Linux Networking – Is It Necessary to Manually Set the Interface Broadcast Address?

iproute2linux

I'm converting my scripts from old net-tools:

ifconfig eth0 192.168.2.1 netmask 255.255.255.0

to iproute2:

ip link set eth0 up
ip addr add 192.168.2.1/24 dev eth0

and I notice that the new commands do not set the broadcast address by default.

What was:

1: eth0: <BROADCAST,MULTICAST,UP,LOWER_UP> mtu 1500 qdisc noqueue state UP 
    link/ether 1c:6f:65:c5:d6:d7 brd ff:ff:ff:ff:ff:ff
    inet 192.168.2.1/24 brd 192.168.2.255 scope global eth0

is now:

1: eth0: <BROADCAST,MULTICAST,UP,LOWER_UP> mtu 1500 qdisc noqueue state UP 
    link/ether 1c:6f:65:c5:d6:d7 brd ff:ff:ff:ff:ff:ff
    inet 192.168.2.1/24 scope global eth0

I can add the broadcast address to ip addr command, but I wonder if it is needed at all?

Prompt 1
Set down the passage of the networking question that begins with the words "I'm converting my" and ends with "address by default.".
Prompt 2
Answer these questions from the networking question:
(a) What netmask does the old ifconfig command use?
(b) Which command brings the interface up under iproute2?
(c) What broadcast address did the interface show before the conversion?
Prompt 3
State whether each statement agrees with the networking question:
(a) The new commands set the broadcast address by default.
(b) The interface has an MTU of 1500.
(c) The scripts are being converted from iproute2 to net-tools.

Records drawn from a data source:

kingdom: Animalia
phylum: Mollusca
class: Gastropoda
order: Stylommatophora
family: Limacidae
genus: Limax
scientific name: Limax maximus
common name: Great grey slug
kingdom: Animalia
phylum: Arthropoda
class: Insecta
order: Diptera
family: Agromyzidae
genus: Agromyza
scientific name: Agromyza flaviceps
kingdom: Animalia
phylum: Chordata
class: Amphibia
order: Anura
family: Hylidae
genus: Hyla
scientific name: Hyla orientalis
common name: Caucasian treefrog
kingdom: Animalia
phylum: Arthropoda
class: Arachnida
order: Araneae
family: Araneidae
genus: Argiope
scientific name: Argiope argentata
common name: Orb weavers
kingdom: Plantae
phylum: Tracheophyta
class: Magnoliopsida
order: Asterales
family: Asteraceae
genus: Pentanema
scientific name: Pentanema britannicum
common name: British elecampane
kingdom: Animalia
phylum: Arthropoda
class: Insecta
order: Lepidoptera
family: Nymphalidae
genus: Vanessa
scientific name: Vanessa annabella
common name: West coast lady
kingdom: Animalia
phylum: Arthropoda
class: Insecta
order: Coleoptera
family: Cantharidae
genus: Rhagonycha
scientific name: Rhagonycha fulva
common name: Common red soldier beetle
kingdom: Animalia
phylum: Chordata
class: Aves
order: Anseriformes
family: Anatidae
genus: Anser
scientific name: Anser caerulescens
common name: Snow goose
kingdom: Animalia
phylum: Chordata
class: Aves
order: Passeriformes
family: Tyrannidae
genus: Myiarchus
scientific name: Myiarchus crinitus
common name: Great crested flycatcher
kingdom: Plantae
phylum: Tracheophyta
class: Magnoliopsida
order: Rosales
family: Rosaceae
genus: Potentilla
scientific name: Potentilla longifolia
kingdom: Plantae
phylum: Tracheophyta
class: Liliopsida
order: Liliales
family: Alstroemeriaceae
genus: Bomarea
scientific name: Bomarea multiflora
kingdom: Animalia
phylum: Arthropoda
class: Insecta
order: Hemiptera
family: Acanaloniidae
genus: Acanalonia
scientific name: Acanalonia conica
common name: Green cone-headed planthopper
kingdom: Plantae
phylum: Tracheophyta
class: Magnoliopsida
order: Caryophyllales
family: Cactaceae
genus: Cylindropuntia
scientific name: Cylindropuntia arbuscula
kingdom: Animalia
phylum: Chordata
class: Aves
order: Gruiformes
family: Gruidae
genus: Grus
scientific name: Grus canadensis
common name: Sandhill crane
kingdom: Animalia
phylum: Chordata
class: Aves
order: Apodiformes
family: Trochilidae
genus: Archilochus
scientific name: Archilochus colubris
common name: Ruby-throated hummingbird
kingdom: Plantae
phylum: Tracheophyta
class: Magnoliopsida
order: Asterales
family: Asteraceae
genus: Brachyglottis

Written response 1
I'm converting my scripts from old net-tools:

ifconfig eth0 192.168.2.1 netmask 255.255.255.0

to iproute2:

ip link set eth0 up
ip addr add 192.168.2.1/24 dev eth0

and I notice that the new commands do not set the broadcast address by default.

Written response 2
(a) 255.255.255.0
(b) ip link set eth0 up
(c) 192.168.2.255

Written response 3
(a) No: "the new commands do not set the broadcast address by default."
(b) Yes: "mtu 1500"
(c) No: "I'm converting my scripts from old net-tools"